Veja troca de mensagens entre os pais de Bernardo após desaparecimento do menino — Foto: PCDF/Divulgação

O homem detido contou ainda que tomava medicamentos controlados para dormir e que deu o remédio ao filho para que o menino dormisse durante a fuga.

Segundo Osório, mesmo com os medicamento, a criança não dormiu, começou a passar mal, pegou no sono e, só então iniciaram a viagem de carro até a Bahia.

Desaparecimento

O desaparecimento da criança foi registrado na 1ª Delegacia de Polícia (Asa Sul) pela mãe de Bernardo.

Na delegacia, Tatiana da Silva afirmou que o filho estava na creche quando foi levado pelo pai, na manhã de sexta-feira (29). Na ocasião, Osório disse que entregaria o menino ainda no mesmo dia, à noite.

Por volta das 22h, duas horas após o combinado, Tatiana mandou mensagens para o ex-companheiro, que não retornava aos contatos.

Segundo a polícia, a mãe da criança informou que, antes, “nunca houve problemas sobre a guarda do filho”. Ela disse, no entanto, que Osório não pagava a pensão do filho.

Depoimento

Ainda segundo o delegado Ritt, que investiga o caso, Osório afirmou que a intenção em fugir com o menino era “assustar a mãe e a avó da criança”.

“ELE FALA QUE A VONTADE ERA SUMIR DURANTE ALGUNS DIAS PARA DAR UM SUSTO A FAMÍLIA, DEIXAR A FAMÍLIA DESESPERADA”, DISSE O DELEGADO.

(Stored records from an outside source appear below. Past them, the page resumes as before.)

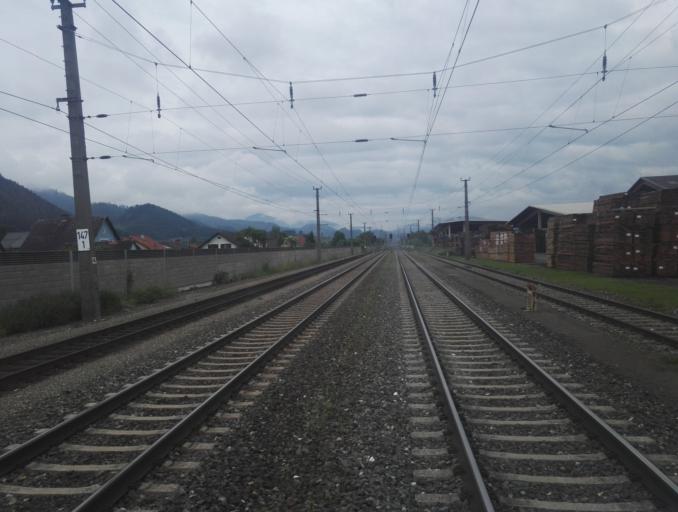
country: AT
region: Styria
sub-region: Politischer Bezirk Bruck-Muerzzuschlag
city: Sankt Marein im Muerztal
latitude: 47.4714
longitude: 15.3686
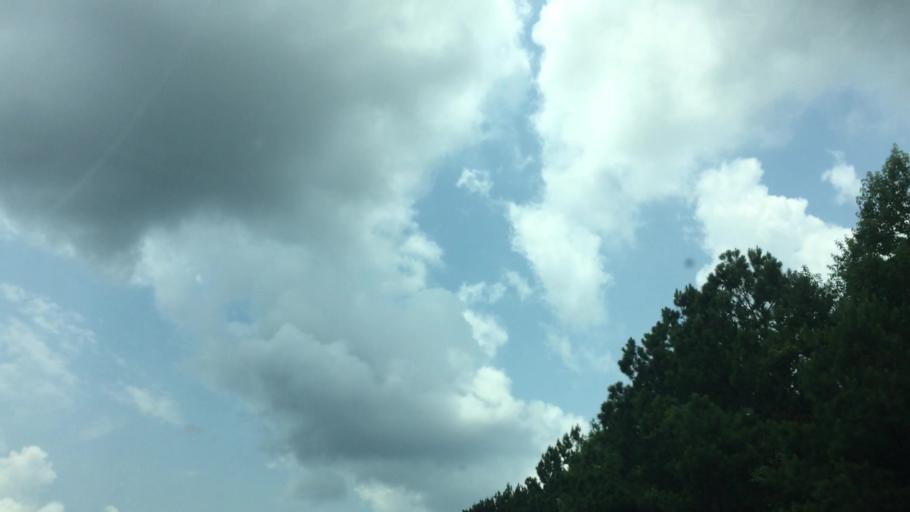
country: US
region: Georgia
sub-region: Fulton County
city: Palmetto
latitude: 33.5795
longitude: -84.6689
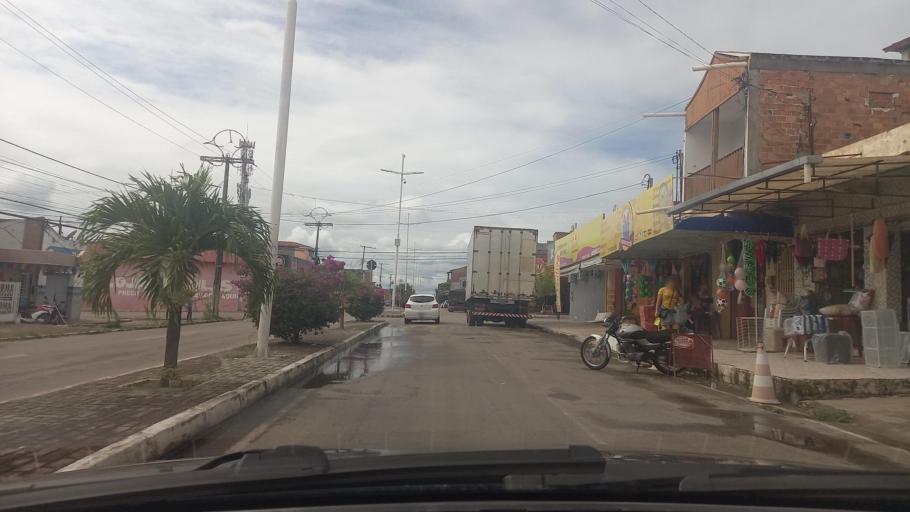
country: BR
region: Bahia
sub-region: Paulo Afonso
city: Paulo Afonso
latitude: -9.4412
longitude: -38.2141
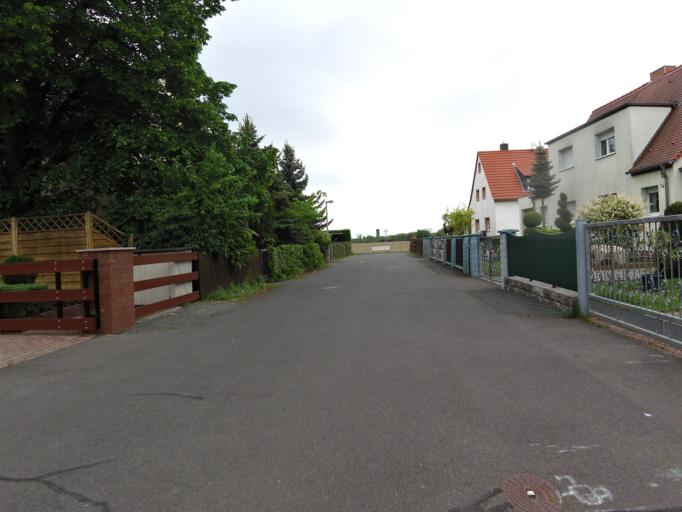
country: DE
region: Saxony
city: Markkleeberg
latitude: 51.2863
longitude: 12.3102
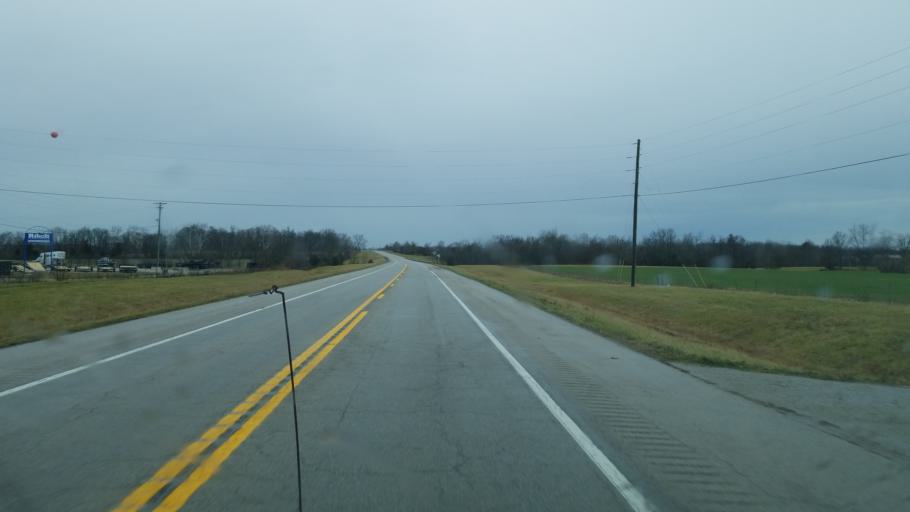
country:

Osório relatou ainda à polícia que esperava um “momento oportuno” para a fuga. No dia em que desapareceu com Bernardo, o suspeito estava afastado do trabalho no Metrô por causa de uma licença, de 60 dias, devido a problemas psiquiátricos.

O homem detido contou ainda que tomava medicamentos controlados para dormir e que deu o remédio ao filho para que o menino dormisse durante a fuga.

Segundo Osório, mesmo com os medicamentos, a criança não dormiu, começou a passar mal, pegou no sono e, só então iniciaram a viagem de carro até a Bahia.